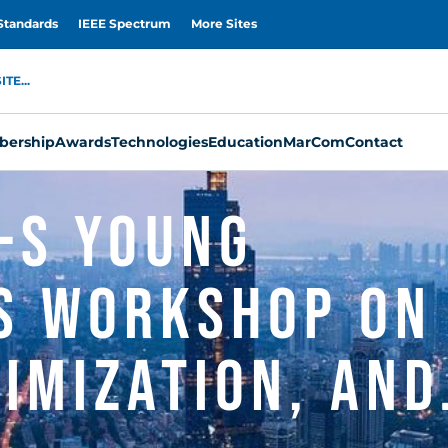
Standards
IEEE Spectrum
More Sites
TE...
ership
Awards
Technologies
Education
MarCom
Contact
-S Young
s Workshop on
imization, and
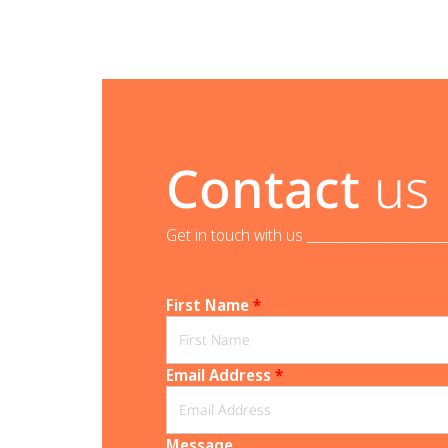
Contact
us
Get in touch with us _______________________
First Name
*
Email Address
*
Message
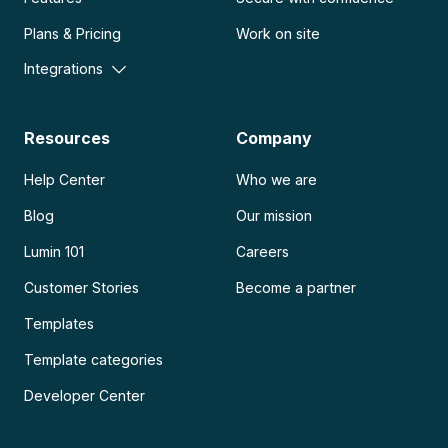
Plans & Pricing
Work on site
Integrations
Resources
Company
Help Center
Who we are
Blog
Our mission
Lumin 101
Careers
Customer Stories
Become a partner
Templates
Template categories
Developer Center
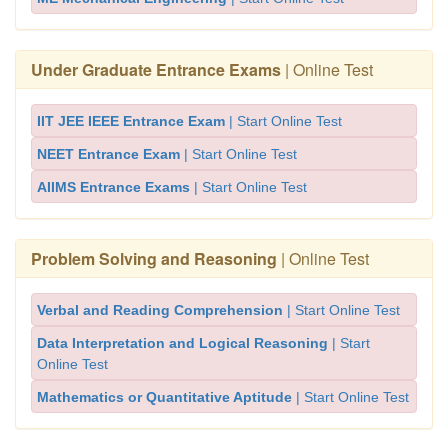
Under Graduate Entrance Exams
| Online Test
IIT JEE IEEE Entrance Exam
| Start Online Test
NEET Entrance Exam
| Start Online Test
AIIMS Entrance Exams
| Start Online Test
Problem Solving and Reasoning
| Online Test
Verbal and Reading Comprehension
| Start Online Test
Data Interpretation and Logical Reasoning
| Start
Online Test
Mathematics or Quantitative Aptitude
| Start Online Test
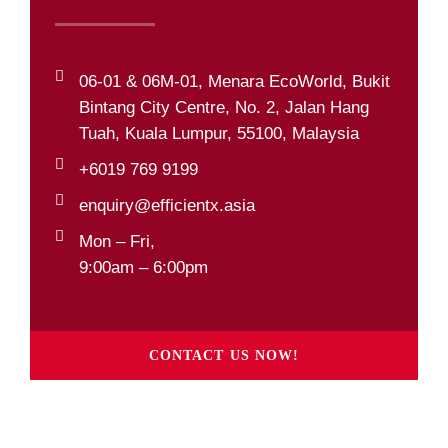
06-01 & 06M-01, Menara EcoWorld, Bukit
Bintang City Centre, No. 2, Jalan Hang
Tuah, Kuala Lumpur, 55100, Malaysia
+6019 769 9199
enquiry@efficientx.asia
Mon – Fri,
9:00am – 6:00pm
CONTACT US NOW!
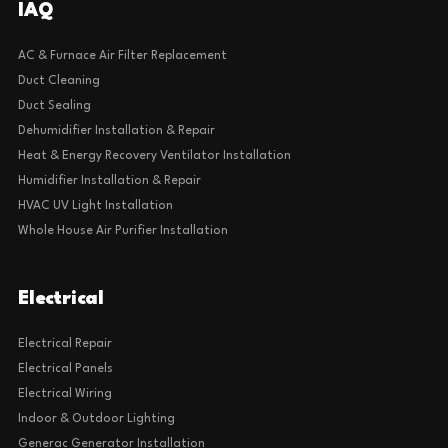
IAQ
AC & Furnace Air Filter Replacement
Duct Cleaning
Duct Sealing
Dehumidifier Installation & Repair
Heat & Energy Recovery Ventilator Installation
Humidifier Installation & Repair
HVAC UV Light Installation
Whole House Air Purifier Installation
Electrical
Electrical Repair
Electrical Panels
Electrical Wiring
Indoor & Outdoor Lighting
Generac Generator Installation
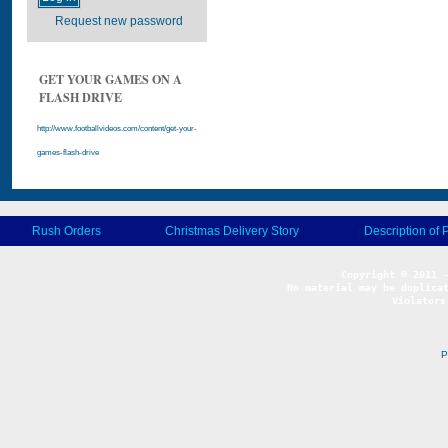
Request new password
GET YOUR GAMES ON A
FLASH DRIVE
http://www.footballvideos.com/content/get-your-
games-flash-drive
Rush Orders
Christmas Delivery Story
Description of 
No material may be duplicat
Violators
P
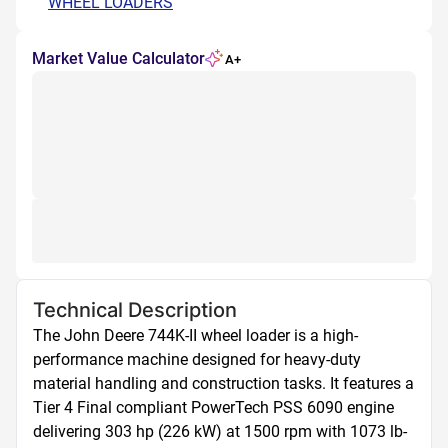
WHEEL LOADERS
Market Value Calculator
A+
Technical Description
The John Deere 744K-II wheel loader is a high-
performance machine designed for heavy-duty 
material handling and construction tasks. It features a 
Tier 4 Final compliant PowerTech PSS 6090 engine 
delivering 303 hp (226 kW) at 1500 rpm with 1073 lb-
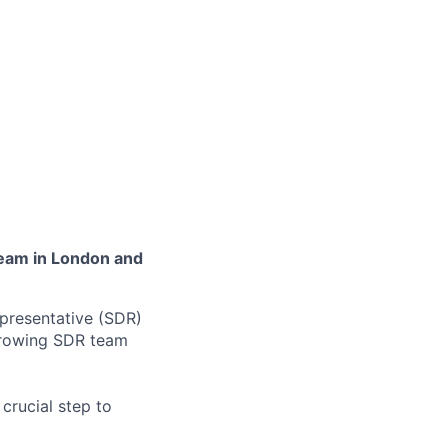
team in London and
presentative (SDR)
 growing SDR team
crucial step to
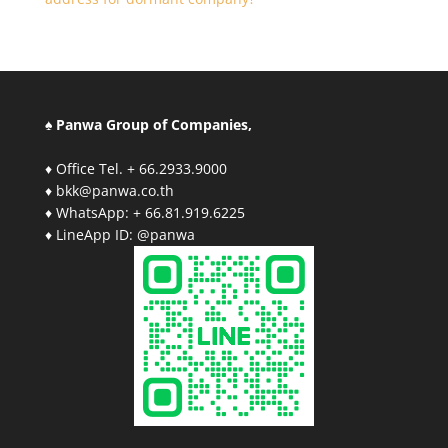
♠ Panwa Group of Companies,
♦ Office Tel. + 66.2933.9000
♦ bkk@panwa.co.th
♦ WhatsApp: + 66.81.919.6225
♦ LineApp ID: @panwa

* [Exercise objective] Your response must consist of the lines from the beginning of the data through the line containing "No material may be duplicat", transcribed exactly, with no pictures.

* [Answer below]
Standards
IEEE Spectrum
More Sites
TE...
ership
Awards
Technologies
Education
MarCom
Contact
-S Young
s Workshop on
imization, and
Contact
us
Get in touch with us _______________________
First Name
*
Email Address
*
Message
Plans & Pricing
Work on site
Integrations
Resources
Company
Help Center
Who we are
Blog
Our mission
Lumin 101
Careers
Customer Stories
Become a partner
Templates
Template categories
Developer Center
Under Graduate Entrance Exams
| Online Test
IIT JEE IEEE Entrance Exam
| Start Online Test
NEET Entrance Exam
| Start Online Test
AIIMS Entrance Exams
| Start Online Test
Problem Solving and Reasoning
| Online Test
Verbal and Reading Comprehension
| Start Online Test
Data Interpretation and Logical Reasoning
| Start
Online Test
Mathematics or Quantitative Aptitude
| Start Online Test
06-01 & 06M-01, Menara EcoWorld, Bukit
Bintang City Centre, No. 2, Jalan Hang
Tuah, Kuala Lumpur, 55100, Malaysia
+6019 769 9199
enquiry@efficientx.asia
Mon – Fri,
9:00am – 6:00pm
CONTACT US NOW!
IAQ
AC & Furnace Air Filter Replacement
Duct Cleaning
Duct Sealing
Dehumidifier Installation & Repair
Heat & Energy Recovery Ventilator Installation
Humidifier Installation & Repair
HVAC UV Light Installation
Whole House Air Purifier Installation
Electrical
Electrical Repair
Electrical Panels
Electrical Wiring
Indoor & Outdoor Lighting
Generac Generator Installation
Request new password
GET YOUR GAMES ON A
FLASH DRIVE
http://www.footballvideos.com/content/get-your-
games-flash-drive
Rush Orders
Christmas Delivery Story
Description of 
No material may be duplicat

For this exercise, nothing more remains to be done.